Learning with Farmworkers

  • Last year, we launched a peer-to-peer project to interview farmworkers in the Northeast to better understand working conditions, concerns, and desires. We think that any movement towards land justice must include workers' struggles. In this strategy lab, we’ll share our methods and political grounding. Our political education is rooted in an understanding of how capitalism shapes our food system and the importance of class analysis. Our approach involves engaging directly with farmworkers about their conditions in the field, and to strategize on how to best intervene in movements for food, justice, and liberation. We will also discuss what we've been finding talking with other farmworkers, and invite the audience into a conversation about what this means for the broader land and food movement.

  • Proyecto Siete Tierras Colectivo is a collective of farmworkers, land stewards, and organizers based in Western Massachusetts, Rhode Island, and New York.
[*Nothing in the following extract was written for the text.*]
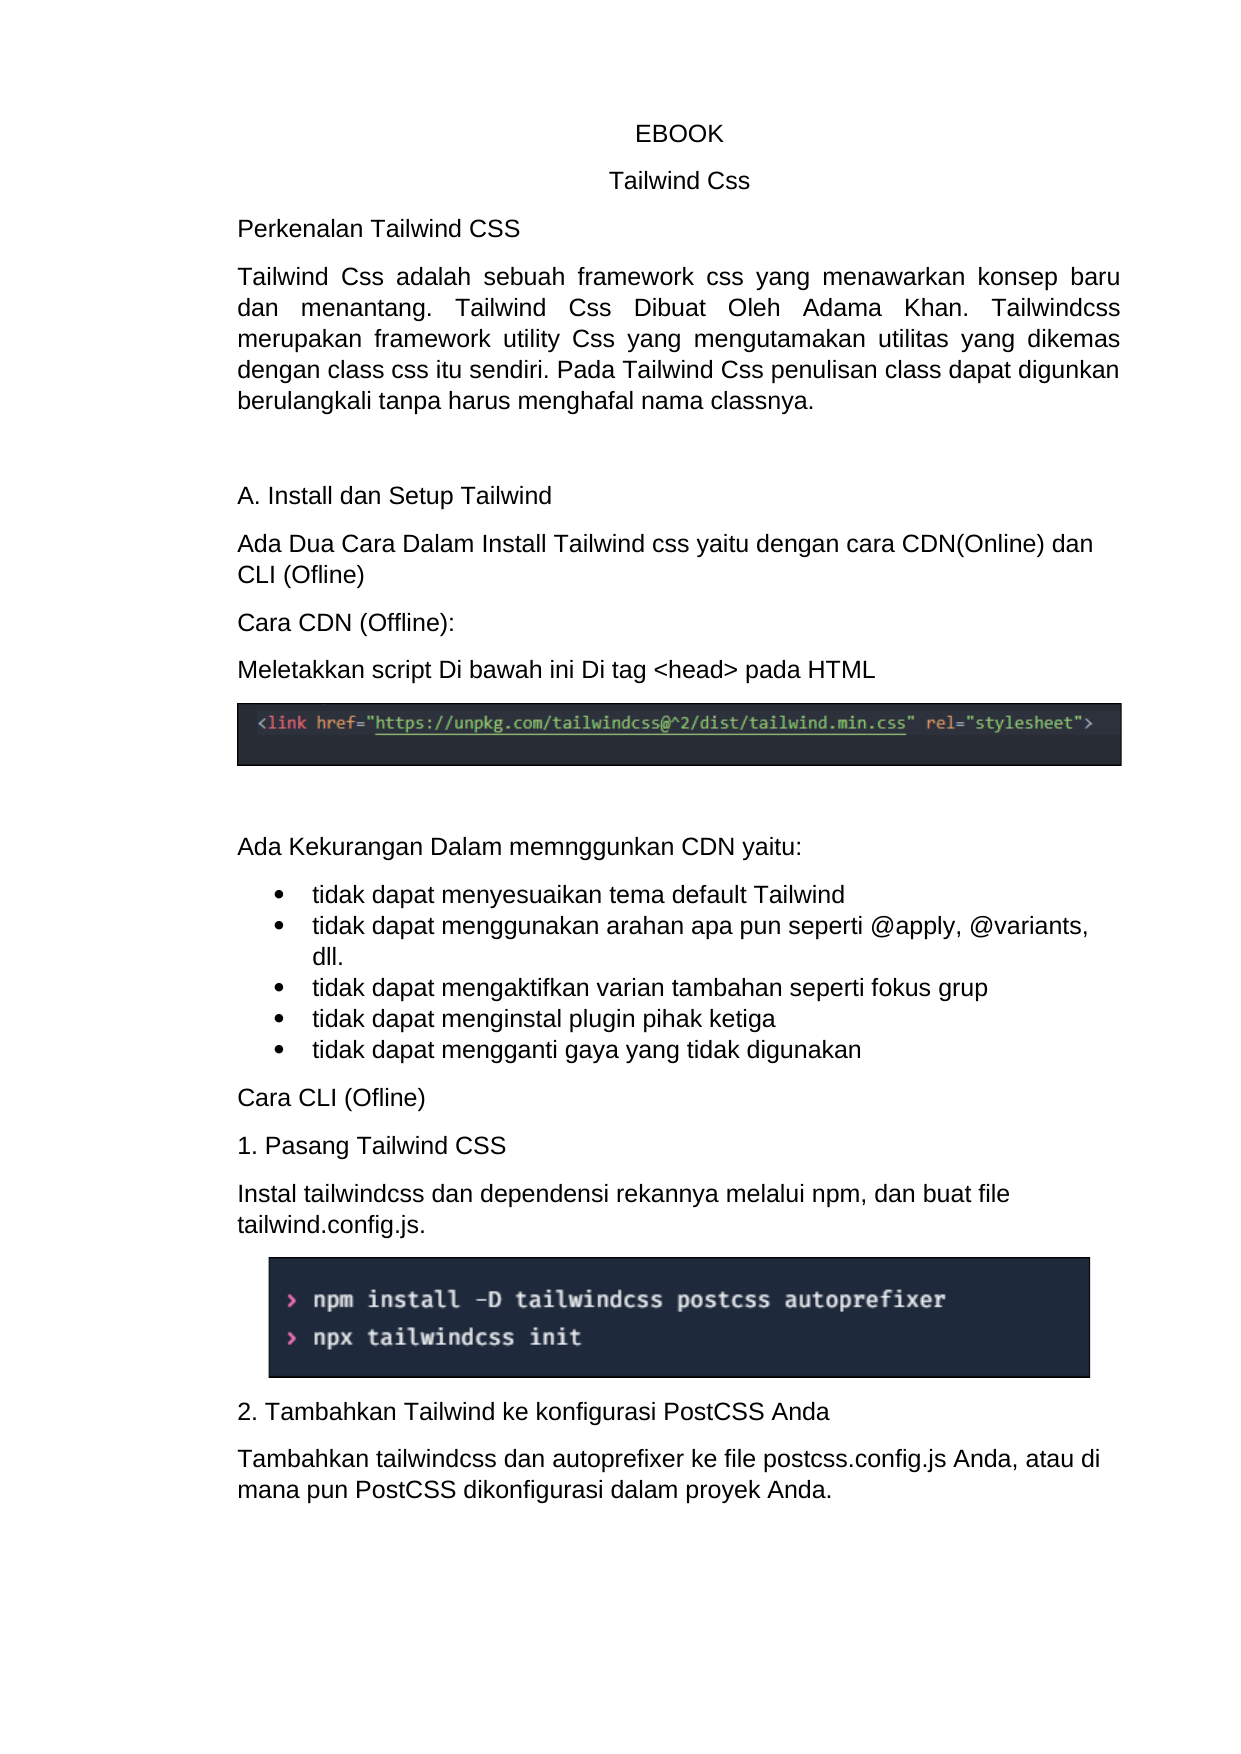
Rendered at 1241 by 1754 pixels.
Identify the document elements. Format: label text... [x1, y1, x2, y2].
With many years of experience in land and food justice work, we are deeply committed to the pursuit of collective liberation.

STRATEGY LAB

Rapid Response & Community Defense for Immigrant Justice with Pioneer Valley Workers Center

  • In this strategy lab, participants will learn how to design and implement community-based systems that protect immigrant communities from immigration enforcement, including ICE raids, home visits, detention, and deportation. Grounded in real-world organizing across Western Massachusetts, this lab will explore how rapid response networks can ensure communities are informed, supported, and prepared.
    Participants will gain practical skills in building and operating a rapid response infrastructure modeled by the Pioneer Valley Workers Center’s (PVWC) rapid response network, LUCE, including how to set up and manage a hotline, verify enforcement activity, and deploy trained community response teams that provide immediate support and mutual aid to affected families. Participants will explore strategies for leadership development, training new organizers, cultivating community leaders, and expanding grassroots membership through field organizing.
    At a moment when civil rights, due process, and democratic freedoms are at risk, this strategy lab centers collective defense to reduce detentions and deportations and keeping families together, integrating a broader vision of immigrant justice, where all people can live with safety, dignity, and the ability to thrive.
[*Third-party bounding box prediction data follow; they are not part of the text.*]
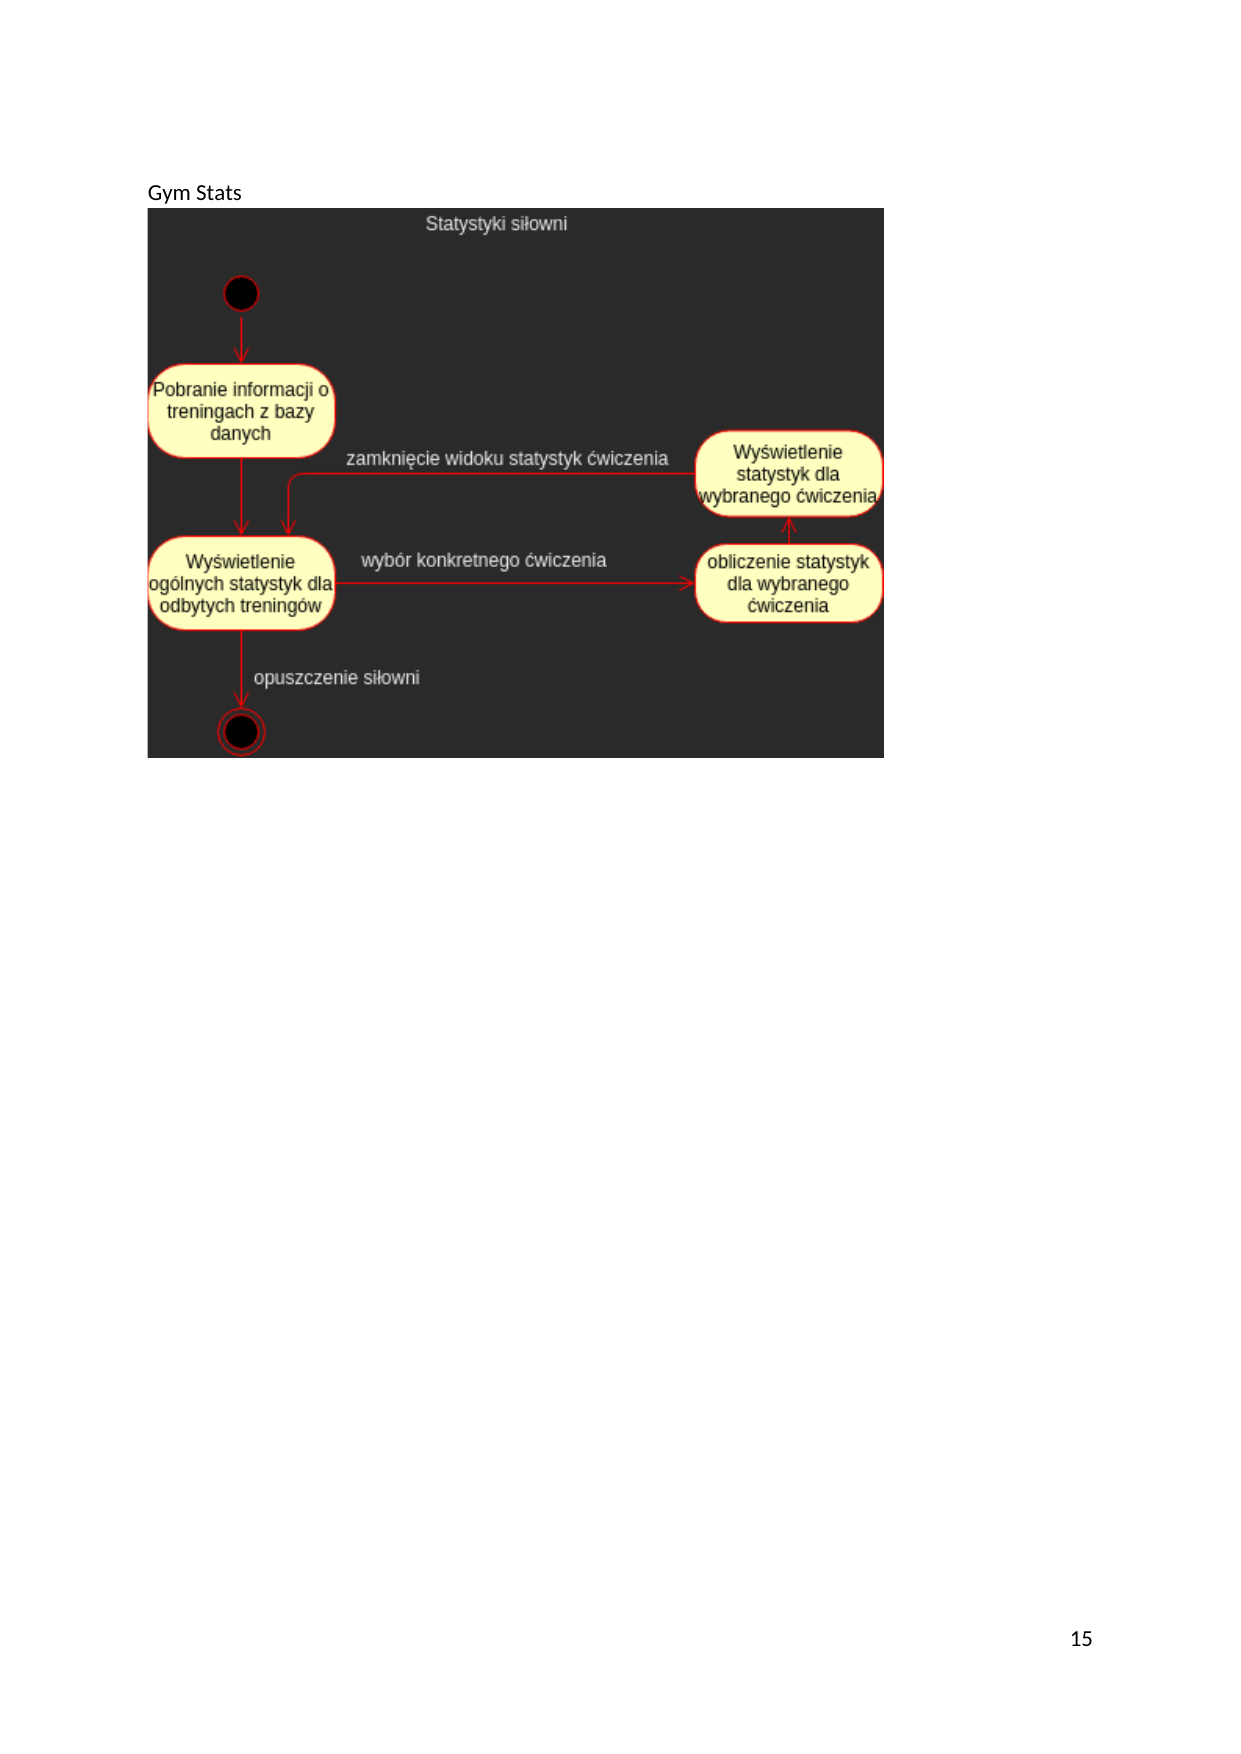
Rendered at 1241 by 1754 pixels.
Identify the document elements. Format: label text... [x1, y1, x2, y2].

text Gym Stats [148, 148, 1093, 758]
picture [147, 208, 884, 758]
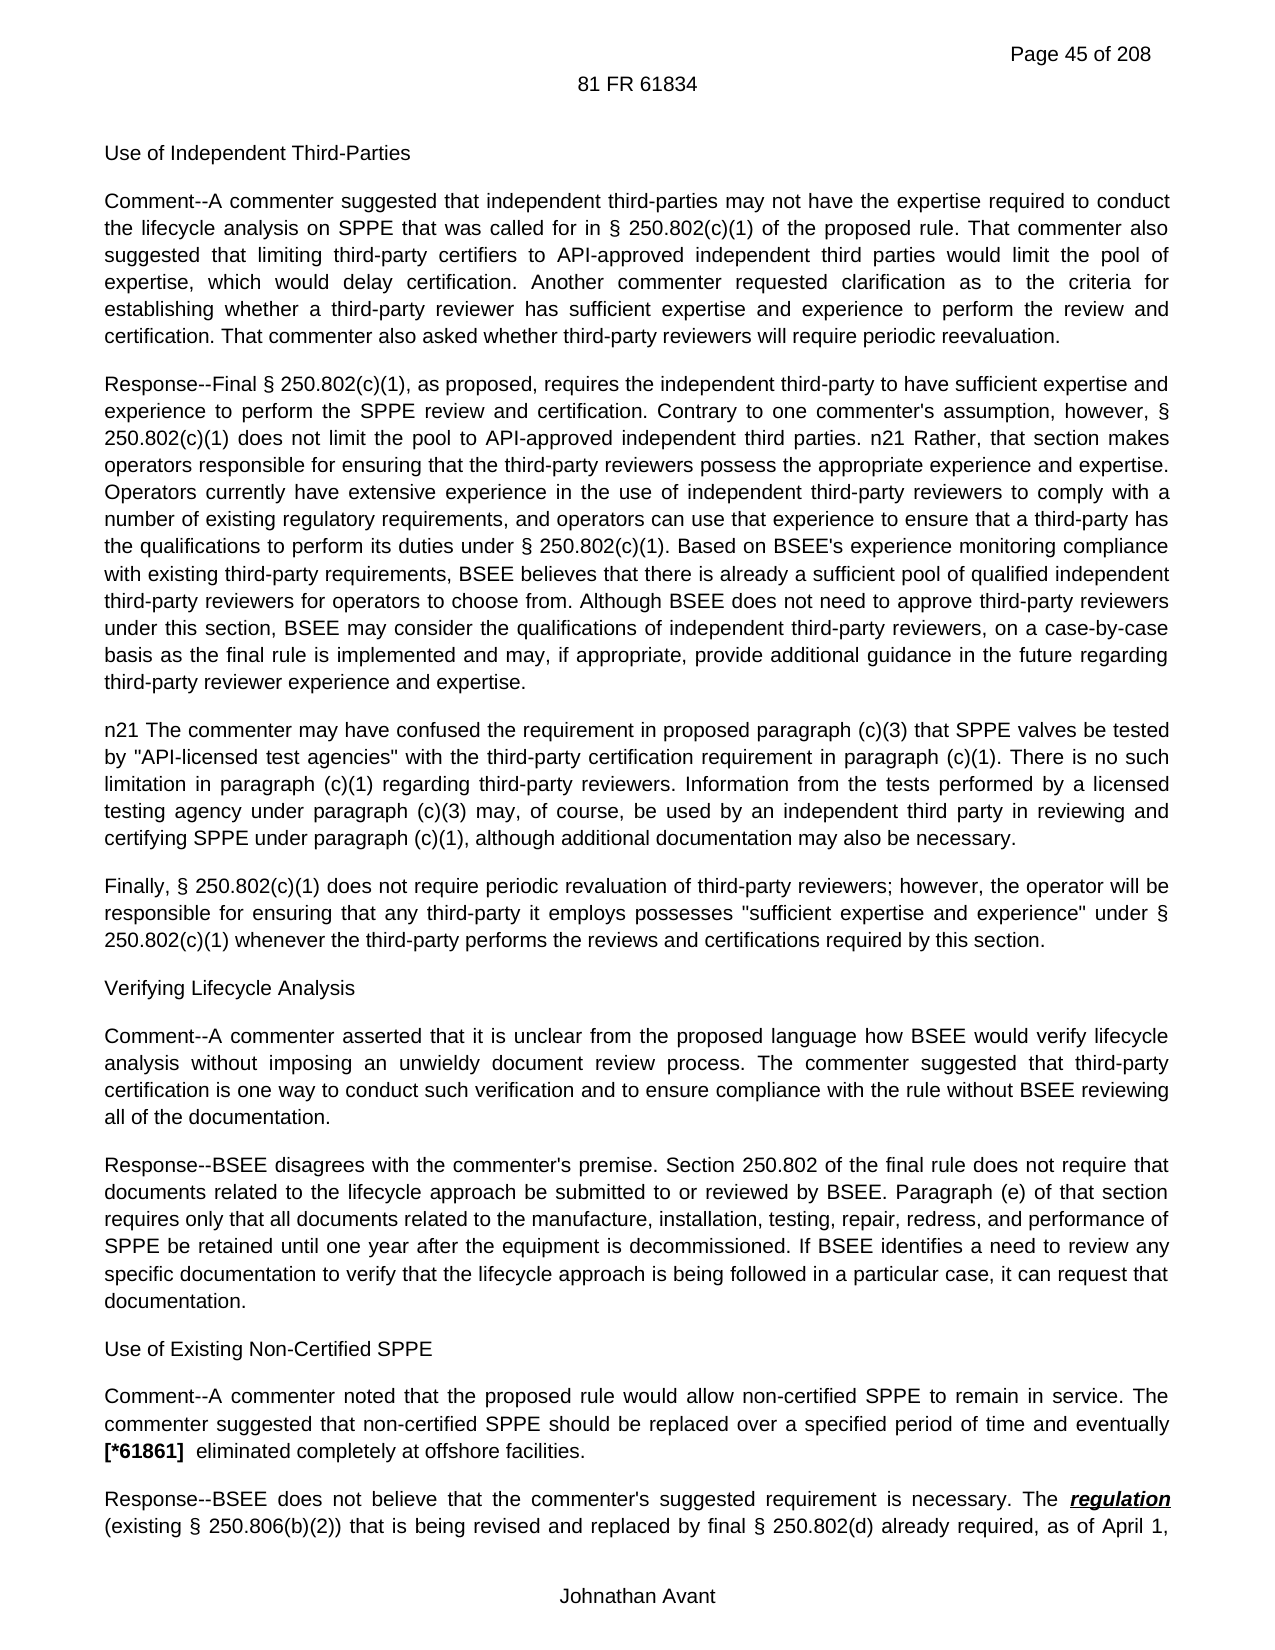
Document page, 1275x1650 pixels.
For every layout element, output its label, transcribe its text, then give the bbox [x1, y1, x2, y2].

text Use of Existing Non-Certified SPPE [104, 1333, 1171, 1360]
text Comment--A commenter suggested that independent third-parties may not have the expertise required to conduct the lifecycle analysis on SPPE that was called for in § 250.802(c)(1) of the proposed rule. That commenter also suggested that limiting third-party certifiers to API-approved independent third parties would limit the pool of expertise, which would delay certification. Another commenter requested clarification as to the criteria for establishing whether a third-party reviewer has sufficient expertise and experience to perform the review and certification. That commenter also asked whether third-party reviewers will require periodic reevaluation. [104, 185, 1171, 348]
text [104, 1483, 1171, 1537]
text Finally, § 250.802(c)(1) does not require periodic revaluation of third-party reviewers; however, the operator will be responsible for ensuring that any third-party it employs possesses "sufficient expertise and experience" under § 250.802(c)(1) whenever the third-party performs the reviews and certifications required by this section. [104, 871, 1171, 952]
text Response--Final § 250.802(c)(1), as proposed, requires the independent third-party to have sufficient expertise and experience to perform the SPPE review and certification. Contrary to one commenter's assumption, however, § 250.802(c)(1) does not limit the pool to API-approved independent third parties. n21 Rather, that section makes operators responsible for ensuring that the third-party reviewers possess the appropriate experience and expertise. Operators currently have extensive experience in the use of independent third-party reviewers to comply with a number of existing regulatory requirements, and operators can use that experience to ensure that a third-party has the qualifications to perform its duties under § 250.802(c)(1). Based on BSEE's experience monitoring compliance with existing third-party requirements, BSEE believes that there is already a sufficient pool of qualified independent third-party reviewers for operators to choose from. Although BSEE does not need to approve third-party reviewers under this section, BSEE may consider the qualifications of independent third-party reviewers, on a case-by-case basis as the final rule is implemented and may, if appropriate, provide additional guidance in the future regarding third-party reviewer experience and expertise. [104, 369, 1171, 694]
text Comment--A commenter asserted that it is unclear from the proposed language how BSEE would verify lifecycle analysis without imposing an unwieldy document review process. The commenter suggested that third-party certification is one way to conduct such verification and to ensure compliance with the rule without BSEE reviewing all of the documentation. [104, 1021, 1171, 1129]
text Use of Independent Third-Parties [104, 137, 1171, 164]
text Comment--A commenter noted that the proposed rule would allow non-certified SPPE to remain in service. The commenter suggested that non-certified SPPE should be replaced over a specified period of time and eventually [*61861] eliminated completely at offshore facilities. [104, 1381, 1171, 1462]
text n21 The commenter may have confused the requirement in proposed paragraph (c)(3) that SPPE valves be tested by "API-licensed test agencies" with the third-party certification requirement in paragraph (c)(1). There is no such limitation in paragraph (c)(1) regarding third-party reviewers. Information from the tests performed by a licensed testing agency under paragraph (c)(3) may, of course, be used by an independent third party in reviewing and certifying SPPE under paragraph (c)(1), although additional documentation may also be necessary. [104, 714, 1171, 850]
text Response--BSEE disagrees with the commenter's premise. Section 250.802 of the final rule does not require that documents related to the lifecycle approach be submitted to or reviewed by BSEE. Paragraph (e) of that section requires only that all documents related to the manufacture, installation, testing, repair, redress, and performance of SPPE be retained until one year after the equipment is decommissioned. If BSEE identifies a need to review any specific documentation to verify that the lifecycle approach is being followed in a particular case, it can request that documentation. [104, 1150, 1171, 1312]
text Verifying Lifecycle Analysis [104, 973, 1171, 1000]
  • Claudia Rosales began her work with Pioneer Valley Workers Center (PVWC) as a Farmworker Organizer and now serves as its Executive Director. Born in El Salvador into a farming family, she spent many years working in agriculture, an experience that continues to shape her leadership. Claudia is also a founding member of the Riquezas del Campo Farm Cooperative. She has a profound understanding of the challenges immigrants face in the United States and has been instrumental in PVWC’s transition into an organization centered on immigrant leadership.

  • Patricia Lopez is a Community Organizer at Pioneer Valley Workers Center (PVWC) and a former farmworker with over 11 years of experience in agricultural labor. Originally from El Salvador, she is also a mother to one son. A member-leader with PVWC for nearly a decade, Patricia has grown into a powerful advocate for farmworker rights. Her leadership is rooted in her lived experience with injustice, including the lack of labor protections and the serious health risks faced by agricultural workers. Motivated by these experiences, Patricia organizes to defend workers’ rights, amplify immigrant voices, and fight for safer, more equitable working conditions.